Peters notes the 2040 hydrogen backbone is modest in size compared to the 200,000 km of natural gas transmission capacity available in Europe today. “We analysed the amount of hydrogen that will be needed in 2040 to serve industrial hubs, heavy transport and electricity generation. That amounted to 1,100 TWh or just over 100bn m³. By 2050, the requirement may be around 1,700 TWh or 180bn m³. So the backbone will still need to be extended considerably after 2040.”Modest size

The researchers did not take into account the possible need for distribution networks to serve homes and buildings. “We are not certain as yet how this segment will evolve.”

What is needed next, says Peters, “is a good flow simulation study, to give us more insight into the dimensioning of the pipelines and the pathway.” The initial plan, presented last year, included only cost estimates for 48-inch pipelines. The new version assumes that a large part of the network will consist of smaller 24- or 36-inch pipelines. These are cheaper to repurpose, leading to lower investment costs, but more expensive to operate.

There are no major technical obstacles that the researchers encountered. “Pipelines will need to be inspected. If they contain cracks, they may need to be given a coating on the inside. Otherwise, simple cleaning with nitrogen will suffice. New pipelines will probably need to be built with higher quality grade steel that’s 10% to 20% more expensive than is used now.”

Peters notes that the amount of hydrogen that is expected to be transported through a pipeline is substantially less than that of natural gas. “Hydrogen has one-third the density of natural gas, although it flows faster. Hydrogen capacity is around 80% of natural gas capacity in the same pipeline. However, we have calculated that it’s most cost-effective to use around 60% of the capacity. This has to do with the costs of compression, which are higher for hydrogen. So this means that we assume a hydrogen pipeline will transport 60% of 80%, i.e. around half, of the amount the same natural gas pipeline would transport.”

Gigantic volumes

The researchers did not consider the possibility of blending hydrogen into the natural gas system. “Blending is possible, but we don’t see it as a long-term solution.”
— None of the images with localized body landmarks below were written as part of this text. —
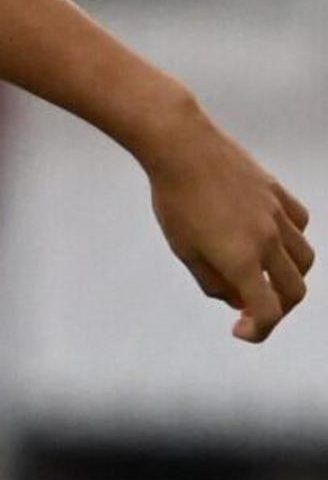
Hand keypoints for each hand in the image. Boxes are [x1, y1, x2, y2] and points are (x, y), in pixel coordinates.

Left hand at [143, 114, 309, 341]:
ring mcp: (278, 215)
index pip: (267, 310)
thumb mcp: (184, 250)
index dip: (259, 330)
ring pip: (304, 260)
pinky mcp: (279, 194)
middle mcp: (268, 240)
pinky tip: (270, 243)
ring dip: (288, 278)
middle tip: (252, 311)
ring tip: (262, 277)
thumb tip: (237, 300)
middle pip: (293, 291)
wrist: (183, 148)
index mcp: (242, 259)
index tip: (241, 331)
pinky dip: (291, 244)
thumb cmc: (174, 200)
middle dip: (277, 309)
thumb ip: (212, 281)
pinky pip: (300, 228)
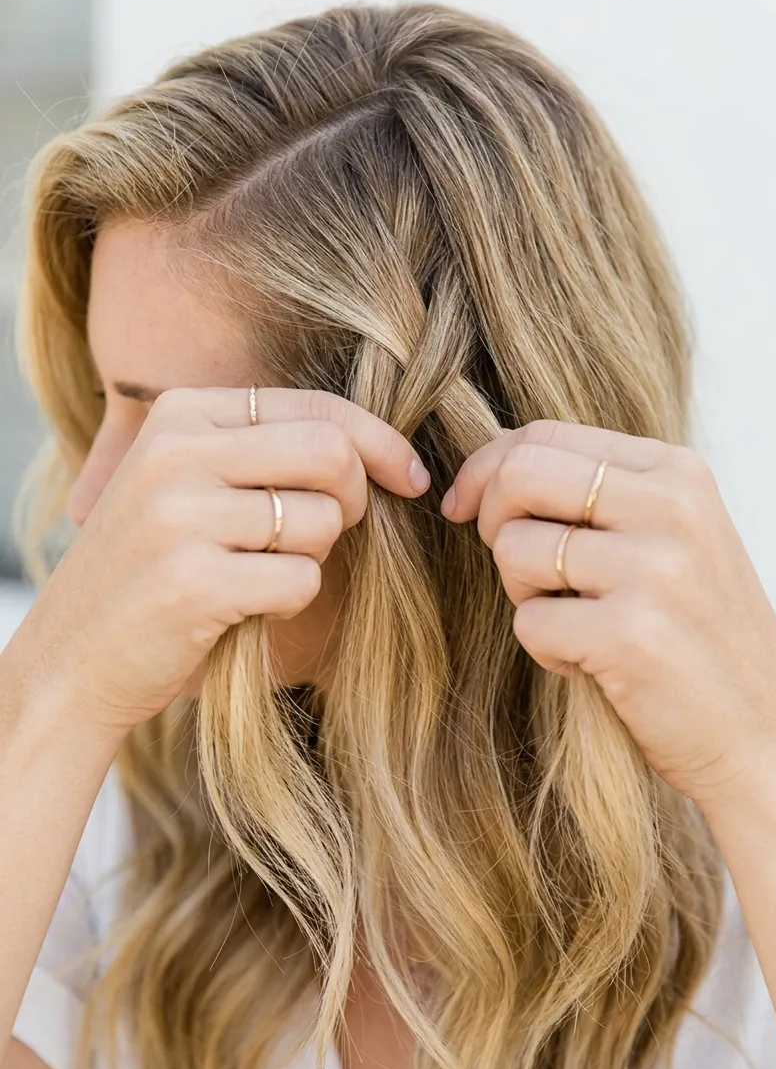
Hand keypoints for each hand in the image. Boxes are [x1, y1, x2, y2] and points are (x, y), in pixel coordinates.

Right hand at [6, 388, 429, 734]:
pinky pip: (303, 581)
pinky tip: (245, 610)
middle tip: (332, 533)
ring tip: (260, 575)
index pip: (314, 407)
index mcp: (180, 414)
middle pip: (331, 454)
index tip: (411, 477)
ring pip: (323, 520)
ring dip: (314, 558)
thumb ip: (262, 452)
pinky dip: (293, 603)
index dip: (380, 441)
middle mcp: (177, 452)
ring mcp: (181, 515)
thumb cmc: (150, 571)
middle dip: (355, 499)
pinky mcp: (194, 582)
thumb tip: (379, 450)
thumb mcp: (188, 485)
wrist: (71, 661)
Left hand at [442, 419, 775, 807]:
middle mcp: (670, 508)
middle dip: (492, 521)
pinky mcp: (630, 636)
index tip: (466, 507)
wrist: (765, 736)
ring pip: (514, 549)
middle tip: (520, 568)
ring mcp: (653, 570)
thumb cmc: (701, 635)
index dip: (487, 469)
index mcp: (677, 472)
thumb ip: (600, 491)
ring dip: (522, 594)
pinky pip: (528, 623)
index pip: (545, 434)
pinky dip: (545, 650)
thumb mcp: (671, 537)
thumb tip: (492, 464)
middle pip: (519, 474)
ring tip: (573, 621)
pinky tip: (591, 664)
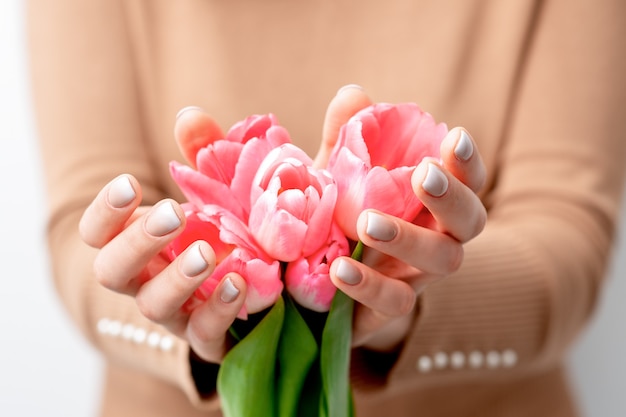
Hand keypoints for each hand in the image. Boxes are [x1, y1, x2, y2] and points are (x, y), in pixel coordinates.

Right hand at [78, 117, 245, 363]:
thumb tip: (190, 116)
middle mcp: (147, 279)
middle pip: (112, 269)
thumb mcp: (218, 191)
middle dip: (137, 241)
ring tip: (206, 252)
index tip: (131, 183)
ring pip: (154, 305)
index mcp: (139, 243)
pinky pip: (203, 332)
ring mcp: (176, 311)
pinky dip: (217, 308)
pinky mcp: (209, 335)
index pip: (98, 233)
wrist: (256, 290)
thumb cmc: (225, 232)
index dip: (106, 211)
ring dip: (177, 277)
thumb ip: (203, 154)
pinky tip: (238, 282)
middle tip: (172, 213)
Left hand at [320, 85, 486, 351]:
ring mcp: (417, 276)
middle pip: (470, 221)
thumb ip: (346, 138)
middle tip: (423, 175)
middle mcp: (436, 237)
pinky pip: (394, 303)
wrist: (314, 285)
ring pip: (441, 261)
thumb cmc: (338, 219)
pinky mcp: (389, 309)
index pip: (465, 181)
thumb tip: (355, 94)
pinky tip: (339, 269)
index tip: (454, 136)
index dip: (467, 162)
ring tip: (367, 222)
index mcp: (429, 202)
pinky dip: (369, 285)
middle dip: (452, 196)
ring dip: (409, 238)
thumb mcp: (336, 176)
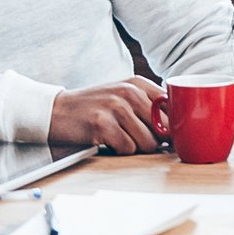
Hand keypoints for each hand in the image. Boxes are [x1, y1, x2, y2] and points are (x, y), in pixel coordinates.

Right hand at [49, 76, 165, 153]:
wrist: (56, 110)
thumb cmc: (93, 107)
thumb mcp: (122, 96)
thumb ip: (148, 105)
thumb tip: (177, 129)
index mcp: (138, 83)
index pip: (173, 106)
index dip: (172, 125)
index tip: (166, 135)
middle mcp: (130, 91)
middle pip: (163, 127)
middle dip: (156, 140)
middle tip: (140, 141)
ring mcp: (116, 107)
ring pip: (148, 141)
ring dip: (137, 148)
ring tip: (121, 139)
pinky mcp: (102, 124)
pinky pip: (128, 148)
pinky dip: (121, 151)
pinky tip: (109, 143)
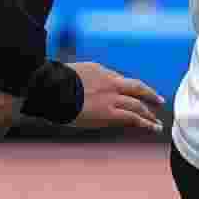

Peters is in favour of scaling up the supply of “blue hydrogen”, based on natural gas with CCS, if the remaining greenhouse gas emissions associated with this technology are compensated. However, he adds that blue hydrogen is likely to be only a medium-term solution. “What we see now is that by 2040, green hydrogen will become cheaper than blue. At a certain point, green will overwhelm blue with gigantic volumes, although remaining SMR and ATR units may continue to operate.”

Guidehouse will publish new research on the supply side of the European hydrogen market in June, says Peters. These will include import figures.

Some environmental organisations are critical of the hydrogen pipeline plans. They argue that there is a risk that Europe’s hydrogen strategy is used as “an excuse to prop up the gas industry and subsidise obsolete gas pipelines,” as one critic put it.

But Peters believes this is misguided. “Our analyses show that if you want to be climate neutral by 2050, you can’t do it without hydrogen. You need it to balance the grid, for your heavy transport and for high-temperature industrial processes.”

“We have this great natural gas infrastructure that we can repurpose relatively easily,” he continues. “You can try to do everything with electricity, but then you won’t recognize the continent, so many power lines would be required. Gas infrastructure, as electricity infrastructure, is used to transport fossil energy today and will be used to transport renewable and low carbon energy tomorrow.”

Daan Peters is a director in Guidehouse’s energy, sustainability, and infrastructure segment. He provides strategic advice on the future role of gas and gas infrastructure both in Europe and the US. He worked at the Dutch infrastructure and environment ministry and as policy advisor in the European Parliament for the rapporteur on the Fuel Quality Directive (FQD). In 2011, he joined Dutch energy consultancy Ecofys, which was later acquired by US-based international consultancy Navigant, which last year changed its name to Guidehouse.